Exercise:
Return, from the material below, each line in which "KiCad" occurs.

Start of Input

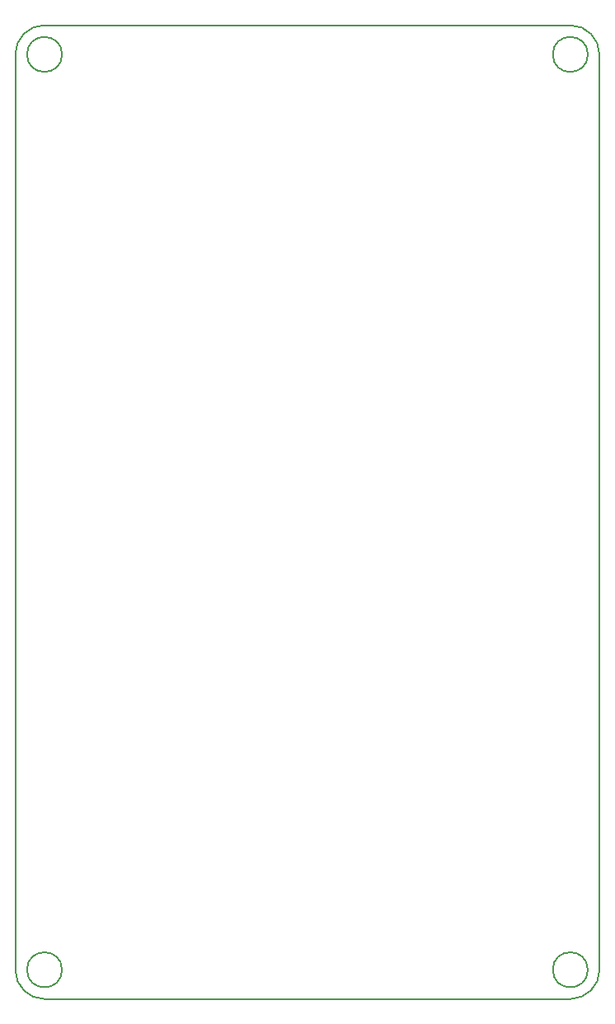
<source format=gbr>
%TF.GenerationSoftware,KiCad,Pcbnew,8.0.2*%
%TF.CreationDate,2025-05-12T10:49:56+08:00*%
%TF.ProjectId,ternel_box,7465726e-656c-45f6-926f-782e6b696361,rev?*%
%TF.SameCoordinates,PX7233d70PY8583b00*%
%TF.FileFunction,Profile,NP*%
%FSLAX46Y46*%
G04 Gerber Fmt 4.6, Leading zero omitted, Abs format (unit mm)*
G04 Created by KiCad (PCBNEW 8.0.2) date 2025-05-12 10:49:56*
%MOMM*%
%LPD*%
G01*
G04 APERTURE LIST*
%TA.AperFunction,Profile*%
%ADD10C,0.130000*%
%TD*%
G04 APERTURE END LIST*
D10*
X3000001Y1D02*
X56999999Y1D01*
X56999999Y100000001D02*
G75*
G02*
X60000001Y97000000I1J-3000001D01*
G01*
X0Y97000000D02*
X0Y3000002D01*
X3000001Y1D02*
G75*
G02*
X1Y3000002I-1J2999999D01*
G01*
X56999999Y100000001D02*
X3000001Y100000001D01*
X60000000Y3000002D02*
G75*
G02*
X56999999Y0I-3000000J-2D01*
G01*
X0Y97000000D02*
G75*
G02*
X3000001Y100000000I3000000J0D01*
G01*
X4800000Y3000001D02*
G75*
G02*
X1200000Y3000001I-1800000J0D01*
G01*
X1200000Y3000001D02*
G75*
G02*
X4800000Y3000001I1800000J0D01*
G01*
X58800000Y3000001D02*
G75*
G02*
X55200000Y3000001I-1800000J0D01*
G01*
X55200000Y3000001D02*
G75*
G02*
X58800000Y3000001I1800000J0D01*
G01*
X58800000Y97000001D02*
G75*
G02*
X55200000Y97000001I-1800000J0D01*
G01*
X55200000Y97000001D02*
G75*
G02*
X58800000Y97000001I1800000J0D01*
G01*
X4800000Y97000001D02*
G75*
G02*
X1200000Y97000001I-1800000J0D01*
G01*
X1200000Y97000001D02*
G75*
G02*
X4800000Y97000001I1800000J0D01*
G01*
X60000000Y3000002D02*
X60000000Y97000000D01*
M02*

</source>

End of Input

Completed exercise:
%TF.GenerationSoftware,KiCad,Pcbnew,8.0.2*%
G04 Created by KiCad (PCBNEW 8.0.2) date 2025-05-12 10:49:56*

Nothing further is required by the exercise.